IFDC Opens Office at CIMMYT Headquarters, The Next Step Toward a New Innovation Platform for Mexico and Central America
23 May 2026, Mexico: The International Maize and Wheat Improvement Center (CIMMYT) and the International Fertilizer Development Center (IFDC) today opened IFDC’s new office at CIMMYT headquarters in Texcoco, Mexico. The office is the next step in a joint effort to establish a Fertilizer Innovation Center (FIC) for Mexico and Central America, a regional hub that will pioneer affordable, science-based fertilizer solutions to restore soil health, boost crop yields, and empower smallholder farmers across the region. The new office and FIC will strengthen U.S.-Mexico trade interests and reflect the shared commitment between CIMMYT and IFDC to solve common problems, and both organizations extend their sincerest appreciation to the U.S. Department of State for the funds that have enabled this shared effort.

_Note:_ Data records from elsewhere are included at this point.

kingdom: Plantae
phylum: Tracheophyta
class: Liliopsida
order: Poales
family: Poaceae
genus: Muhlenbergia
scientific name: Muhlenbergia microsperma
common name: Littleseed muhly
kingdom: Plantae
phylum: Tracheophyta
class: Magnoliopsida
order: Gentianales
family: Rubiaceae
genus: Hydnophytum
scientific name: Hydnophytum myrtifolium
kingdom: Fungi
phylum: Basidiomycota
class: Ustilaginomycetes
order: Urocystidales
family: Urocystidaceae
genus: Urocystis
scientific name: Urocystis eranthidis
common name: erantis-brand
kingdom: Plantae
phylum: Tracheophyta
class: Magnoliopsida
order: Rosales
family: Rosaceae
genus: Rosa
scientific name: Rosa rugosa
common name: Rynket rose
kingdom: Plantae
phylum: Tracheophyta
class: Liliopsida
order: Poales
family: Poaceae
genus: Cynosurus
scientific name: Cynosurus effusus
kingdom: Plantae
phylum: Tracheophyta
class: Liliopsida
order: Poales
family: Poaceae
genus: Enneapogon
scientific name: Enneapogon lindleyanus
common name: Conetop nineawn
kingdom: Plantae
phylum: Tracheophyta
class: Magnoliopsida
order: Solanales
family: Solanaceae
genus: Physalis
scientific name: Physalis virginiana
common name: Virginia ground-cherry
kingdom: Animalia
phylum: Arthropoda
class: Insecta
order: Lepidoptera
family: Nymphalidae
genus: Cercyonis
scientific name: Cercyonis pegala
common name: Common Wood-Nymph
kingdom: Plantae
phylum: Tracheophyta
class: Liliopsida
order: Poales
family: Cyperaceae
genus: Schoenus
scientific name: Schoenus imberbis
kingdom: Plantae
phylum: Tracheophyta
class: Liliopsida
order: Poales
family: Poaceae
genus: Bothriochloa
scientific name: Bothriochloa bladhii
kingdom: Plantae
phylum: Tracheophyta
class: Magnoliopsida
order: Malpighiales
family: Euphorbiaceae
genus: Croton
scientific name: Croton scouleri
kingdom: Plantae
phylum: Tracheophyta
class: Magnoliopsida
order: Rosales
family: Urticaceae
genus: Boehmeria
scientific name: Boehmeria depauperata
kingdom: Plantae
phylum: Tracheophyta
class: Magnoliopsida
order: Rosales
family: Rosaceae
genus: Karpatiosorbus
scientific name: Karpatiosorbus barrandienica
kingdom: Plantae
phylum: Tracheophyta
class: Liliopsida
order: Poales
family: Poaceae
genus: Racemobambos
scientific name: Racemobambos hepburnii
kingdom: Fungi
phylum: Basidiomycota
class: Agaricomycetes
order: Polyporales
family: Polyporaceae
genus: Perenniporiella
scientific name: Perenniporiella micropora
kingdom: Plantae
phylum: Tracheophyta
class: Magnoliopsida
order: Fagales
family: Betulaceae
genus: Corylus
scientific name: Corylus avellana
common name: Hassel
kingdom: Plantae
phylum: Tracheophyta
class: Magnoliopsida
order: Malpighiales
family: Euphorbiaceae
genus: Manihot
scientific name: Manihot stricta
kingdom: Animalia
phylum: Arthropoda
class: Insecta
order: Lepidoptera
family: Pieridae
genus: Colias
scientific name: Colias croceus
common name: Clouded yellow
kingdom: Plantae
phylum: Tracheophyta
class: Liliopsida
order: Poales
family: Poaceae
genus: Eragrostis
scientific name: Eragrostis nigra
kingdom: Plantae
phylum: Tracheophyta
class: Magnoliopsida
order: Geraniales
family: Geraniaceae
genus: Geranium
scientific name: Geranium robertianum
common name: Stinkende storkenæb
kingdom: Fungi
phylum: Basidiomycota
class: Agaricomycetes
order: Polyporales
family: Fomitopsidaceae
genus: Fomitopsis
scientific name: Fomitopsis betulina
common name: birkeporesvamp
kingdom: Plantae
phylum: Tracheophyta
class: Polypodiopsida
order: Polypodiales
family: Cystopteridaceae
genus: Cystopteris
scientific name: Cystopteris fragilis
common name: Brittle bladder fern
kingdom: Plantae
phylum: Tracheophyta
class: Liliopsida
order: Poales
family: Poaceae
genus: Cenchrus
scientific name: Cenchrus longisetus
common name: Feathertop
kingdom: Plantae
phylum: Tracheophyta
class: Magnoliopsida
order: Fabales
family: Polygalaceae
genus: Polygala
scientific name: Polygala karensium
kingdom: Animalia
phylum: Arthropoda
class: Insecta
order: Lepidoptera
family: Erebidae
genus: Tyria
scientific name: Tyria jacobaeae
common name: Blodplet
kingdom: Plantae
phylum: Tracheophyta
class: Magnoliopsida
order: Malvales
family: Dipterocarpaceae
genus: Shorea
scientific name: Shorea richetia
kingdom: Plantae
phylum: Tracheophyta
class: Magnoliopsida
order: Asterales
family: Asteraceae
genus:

The IFDC Office opening marks a new phase in a long-standing collaboration between the two organizations. As part of CIMMYT’s 2030 Strategy and its broader effort to strengthen its presence in the Western Hemisphere, it will help reduce fertilizer import dependency across the Americas. It also marks IFDC’s formal entry into Mexico and Central America, bringing five decades of global expertise in fertilizer technology, nutrient management, and soil health to the region.
Agriculture in Mexico and Central America faces converging pressures. About 40% of arable land in Mexico and 35% in Central America is degraded, while nutrient use efficiency remains between 30% and 50%. Mexico imports between 60% and 80% of its fertilizers, exposing farmers to global price shocks and supply disruptions; imports recently exceeded 5 million tons annually at a cost of approximately U.S. $2.5 billion. Together, these pressures threaten the productivity and resilience of the smallholder farmers who form the backbone of the region’s food systems.
Over the course of 2026, the new IFDC office at CIMMYT headquarters will lead a rigorous scoping of the regional innovation ecosystem, mapping research capacity, the policy and regulatory environment, private sector interests, and the funding landscape across Mexico and Central America. In parallel, it will begin baseline research on fertilizer use efficiency, soil health, and One Health indicators. This work will inform the design of the future FIC, which is being conceived as a regional hub anchored in the “Soil Health for One Health” principle and structured around four complementary components: Centers of Excellence for laboratory, greenhouse, and field research; a Pilot Plant for product development and scale-up; a Multi-Stakeholder Science and Policy Platform; and a Fertilizer Academy to train the next generation of scientists, entrepreneurs, and farm advisors.
“Proximity matters when exploring the opportunities for a Fertilizer Innovation Center when you are close to the soils, the farmers, the private sector, and the institutions that know the landscape;, and that is why IFDC is opening this office at CIMMYT headquarters,” said Henk van Duijn, President and CEO of IFDC.
“By combining IFDC’s five decades of integrated soil health and fertilizer innovation with CIMMYT’s deep regional networks, cropping systems, and seed science expertise, we can deliver the science-based, farmer-centered solutions this region needs to break the cycle of soil degradation and import dependency,” said Bram Govaerts, Director General of CIMMYT.
The collaboration draws on IFDC’s global leadership in fertilizer technology and its pilot-plant capacity in Muscle Shoals, Alabama, and on CIMMYT’s research stations and farmer networks across Mexico and Central America, its expertise in maize, wheat, and conservation agriculture, and its partnerships with national agricultural research systems. Adjacent to the new office, a CIMMYT trial plot led by soil scientist Simon Fonteyne is already testing biochar applications, an early example of the kind of soil health research the partnership will accelerate, converting agricultural residues into amendments that improve nutrient retention, reduce input costs, and rebuild organic matter on degraded lands.
Once established, the Fertilizer Innovation Center will join a growing global network of FICs built by IFDC in strategic agricultural regions. Sister centers are already operating in India, Kenya, and a corridor linking the United States and Brazil, each tailoring fertilizer research to local soils, crops, and farming systems. Membership will give regional partners direct access to research and expertise developed elsewhere – for example, Brazil’s experience in restoring degraded soils or India’s leadership in nano-fertilizers – while contributing innovations developed in Mexico and Central America back to the network.